Constructive feedback is essential for anyone’s growth. But as a manager, it can be challenging to strike a fair, consistent balance between being candid and considerate when giving that feedback to different team members. We found that even if male and female employees perform at exactly the same level, managers tend to prioritize kindness more when giving feedback to women than when giving the same feedback to men.
So what causes this disparity? There’s a common stereotype that women are warmer than men, and when we see someone as warm, we’re naturally inclined to be kinder and more sympathetic toward them. Our results show that this stereotype is what drives the kindness bias: We tend to view women as warmer, and that makes us want to be kinder when giving them critical feedback.
We found no evidence to suggest that managers are trying to hold women back. This bias was not driven by a belief that women were less competent than men, a worry about appearing prejudiced toward women, or a fear that women would be less able to handle negative feedback.
Of course, kindness isn’t a bad thing — but giving feedback differently based on the gender of the recipient creates problems for everyone. Women are more likely to receive inflated feedback, and less likely to receive actionable feedbackthan men are. Inaccurate, unhelpful, or unclear feedback (even when motivated by the desire to be kind) can end up obscuring critical growth opportunities and cause women to be less likely to get important job assignments, raises, or promotions.”
Here is a real-life story that brings the attached HBR article to light.
Years ago, when I was starting out as a leadership coach, a client brought me in to help one of their most senior women leaders change the way she interacts with others in the company. Let’s call her Karen. When we sat down to discuss the situation, Karen told me that she was totally confused by her leadership’s new request because she had never gotten a bad performance review in her 24 years at the company.
As I began the coaching process and spoke to many of her colleagues, I learned that they had been just tolerating her for many years because they know she is a very nice person. The challenge had been that Karen often became pushy and stubborn and was regularly focused only on her own goals when she needed to collaborate with others to get her work done. This often led to her colleagues trying to avoid her when she would reach out to them and it slowed down her ongoing progress.
Finally, when certain colleagues had “had enough”, Karen’s leadership team brought me on board to collaborate with her and guide her to develop a new approach.
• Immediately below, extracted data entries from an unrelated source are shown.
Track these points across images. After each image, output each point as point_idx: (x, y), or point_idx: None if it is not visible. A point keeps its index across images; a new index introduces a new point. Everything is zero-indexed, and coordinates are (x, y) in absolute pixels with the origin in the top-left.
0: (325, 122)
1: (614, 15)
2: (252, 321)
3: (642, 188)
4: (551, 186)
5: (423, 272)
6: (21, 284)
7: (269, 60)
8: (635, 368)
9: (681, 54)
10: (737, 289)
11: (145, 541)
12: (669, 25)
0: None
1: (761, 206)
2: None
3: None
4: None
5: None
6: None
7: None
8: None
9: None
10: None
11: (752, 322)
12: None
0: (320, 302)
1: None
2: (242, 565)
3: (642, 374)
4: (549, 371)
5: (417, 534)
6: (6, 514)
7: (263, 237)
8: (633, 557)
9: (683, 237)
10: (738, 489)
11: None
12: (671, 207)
15 years later, Karen is still working at the same organization. Whenever we reconnect, she will comment on how her life changed once she understood how others perceived her. The feedback and coaching strategies even helped her marriage because she changed some of the ways she interacted with her husband.
Leaders that provide sterilized feedback so they don’t hurt someone’s feelings are doing a great disservice to the individual and the company. The truth matters.
Here is the original article.
Tammy Jersey, CEO & Leadership Consultant at TKJ Leadership, specializes in helping women leaders enhance their gravitas and improve their impact. And she ensures that her coaches hear the truth so they can do the real work to reach their goals.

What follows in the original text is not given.